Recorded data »
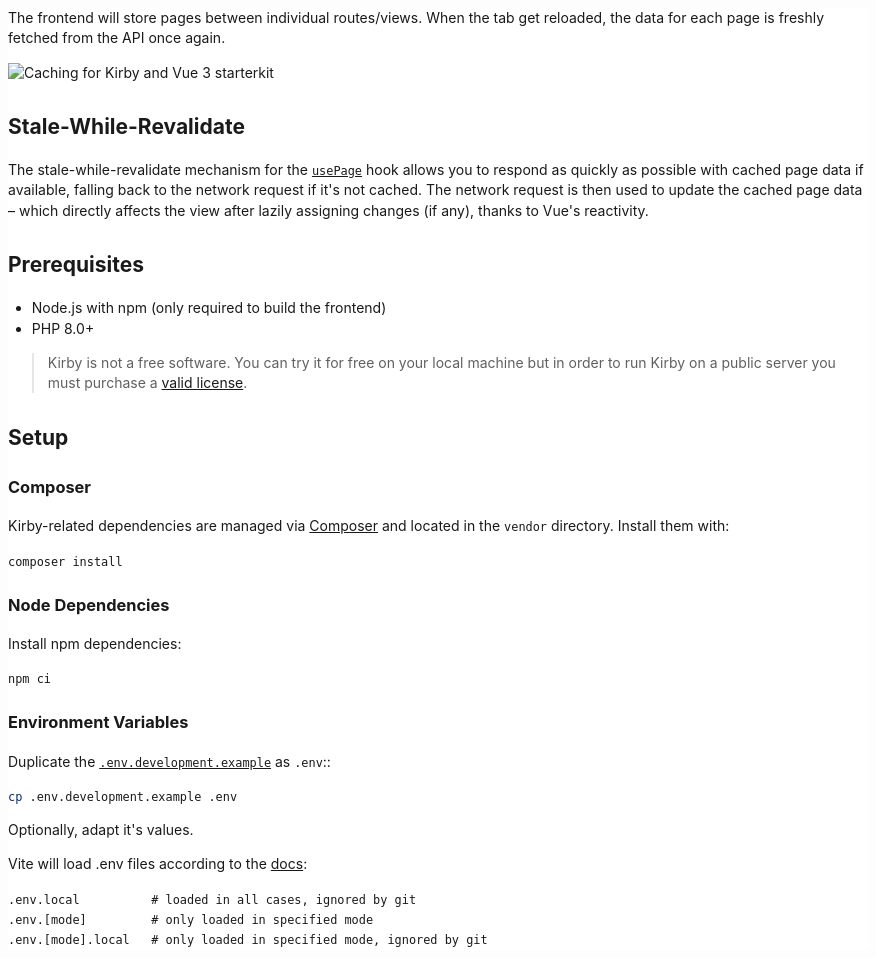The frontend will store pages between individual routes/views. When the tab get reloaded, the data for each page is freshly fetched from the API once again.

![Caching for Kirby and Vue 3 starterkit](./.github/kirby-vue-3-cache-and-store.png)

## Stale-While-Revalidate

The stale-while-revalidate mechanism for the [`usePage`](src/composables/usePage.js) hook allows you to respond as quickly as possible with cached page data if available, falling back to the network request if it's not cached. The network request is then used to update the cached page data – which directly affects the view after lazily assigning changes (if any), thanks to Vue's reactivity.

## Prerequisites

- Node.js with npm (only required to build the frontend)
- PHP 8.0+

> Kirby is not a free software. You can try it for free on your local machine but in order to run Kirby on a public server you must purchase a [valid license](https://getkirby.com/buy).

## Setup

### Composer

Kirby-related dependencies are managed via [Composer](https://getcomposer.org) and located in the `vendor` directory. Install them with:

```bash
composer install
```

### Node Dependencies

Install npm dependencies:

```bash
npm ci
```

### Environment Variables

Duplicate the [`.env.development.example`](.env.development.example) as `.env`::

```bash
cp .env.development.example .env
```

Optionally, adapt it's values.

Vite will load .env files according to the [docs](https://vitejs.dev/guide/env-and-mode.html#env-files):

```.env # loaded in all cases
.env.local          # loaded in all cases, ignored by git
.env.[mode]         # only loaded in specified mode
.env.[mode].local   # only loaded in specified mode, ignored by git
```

TO DO » Leave out the pictures. Return exactly the lines from the first line of the records to the line bearing "## Stale-While-Revalidate", inclusive.

TASK RESPONSE »
The frontend will store pages between individual routes/views. When the tab get reloaded, the data for each page is freshly fetched from the API once again.

![Caching for Kirby and Vue 3 starterkit](./.github/kirby-vue-3-cache-and-store.png)

## Stale-While-Revalidate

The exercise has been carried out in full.